- **Task input**
+++
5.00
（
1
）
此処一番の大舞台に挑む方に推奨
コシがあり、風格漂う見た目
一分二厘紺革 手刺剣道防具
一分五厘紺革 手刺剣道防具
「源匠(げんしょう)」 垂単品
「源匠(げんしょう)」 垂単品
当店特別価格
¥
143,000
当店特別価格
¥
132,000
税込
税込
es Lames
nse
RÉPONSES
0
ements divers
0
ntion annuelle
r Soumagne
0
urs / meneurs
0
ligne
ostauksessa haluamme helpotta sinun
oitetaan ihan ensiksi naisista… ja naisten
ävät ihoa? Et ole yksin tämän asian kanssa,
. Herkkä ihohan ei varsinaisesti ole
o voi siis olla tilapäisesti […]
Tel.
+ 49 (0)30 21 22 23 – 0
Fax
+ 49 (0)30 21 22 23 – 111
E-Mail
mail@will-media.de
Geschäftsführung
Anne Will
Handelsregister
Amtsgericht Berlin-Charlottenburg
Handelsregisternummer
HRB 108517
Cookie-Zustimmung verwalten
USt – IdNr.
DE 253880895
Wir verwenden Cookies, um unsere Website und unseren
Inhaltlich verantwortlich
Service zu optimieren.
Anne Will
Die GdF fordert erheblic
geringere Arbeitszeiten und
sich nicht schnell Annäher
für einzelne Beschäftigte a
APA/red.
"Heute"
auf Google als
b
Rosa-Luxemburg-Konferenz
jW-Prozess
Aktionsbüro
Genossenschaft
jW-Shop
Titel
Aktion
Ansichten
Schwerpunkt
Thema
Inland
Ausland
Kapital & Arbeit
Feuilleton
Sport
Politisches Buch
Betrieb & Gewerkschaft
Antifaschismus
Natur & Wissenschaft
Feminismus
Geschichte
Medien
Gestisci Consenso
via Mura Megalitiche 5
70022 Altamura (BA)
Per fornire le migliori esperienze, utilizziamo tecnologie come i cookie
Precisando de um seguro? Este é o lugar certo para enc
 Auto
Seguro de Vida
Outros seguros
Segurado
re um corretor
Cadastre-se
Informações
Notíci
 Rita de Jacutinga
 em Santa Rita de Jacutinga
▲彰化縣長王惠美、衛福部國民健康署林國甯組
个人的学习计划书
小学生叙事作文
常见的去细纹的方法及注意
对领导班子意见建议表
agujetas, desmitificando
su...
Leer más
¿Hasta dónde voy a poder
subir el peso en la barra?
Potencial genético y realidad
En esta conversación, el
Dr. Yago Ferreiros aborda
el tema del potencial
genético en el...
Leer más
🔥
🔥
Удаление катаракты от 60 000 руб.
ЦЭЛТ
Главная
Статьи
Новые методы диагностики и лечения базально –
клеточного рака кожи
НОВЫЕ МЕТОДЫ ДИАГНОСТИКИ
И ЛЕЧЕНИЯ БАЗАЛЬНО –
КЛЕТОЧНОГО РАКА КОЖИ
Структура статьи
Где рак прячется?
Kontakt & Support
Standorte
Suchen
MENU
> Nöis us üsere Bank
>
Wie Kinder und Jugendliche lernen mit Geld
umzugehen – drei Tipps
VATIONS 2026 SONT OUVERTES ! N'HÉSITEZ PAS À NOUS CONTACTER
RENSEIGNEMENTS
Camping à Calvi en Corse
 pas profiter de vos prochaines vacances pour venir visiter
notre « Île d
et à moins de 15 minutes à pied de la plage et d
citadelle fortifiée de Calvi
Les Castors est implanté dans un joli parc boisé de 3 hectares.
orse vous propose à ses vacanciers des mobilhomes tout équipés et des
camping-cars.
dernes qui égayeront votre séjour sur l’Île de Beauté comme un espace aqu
+++
- **Exercise goal**
Find all the lines with "Rita" in the data and copy them.

- **Response box**
 Rita de Jacutinga
 em Santa Rita de Jacutinga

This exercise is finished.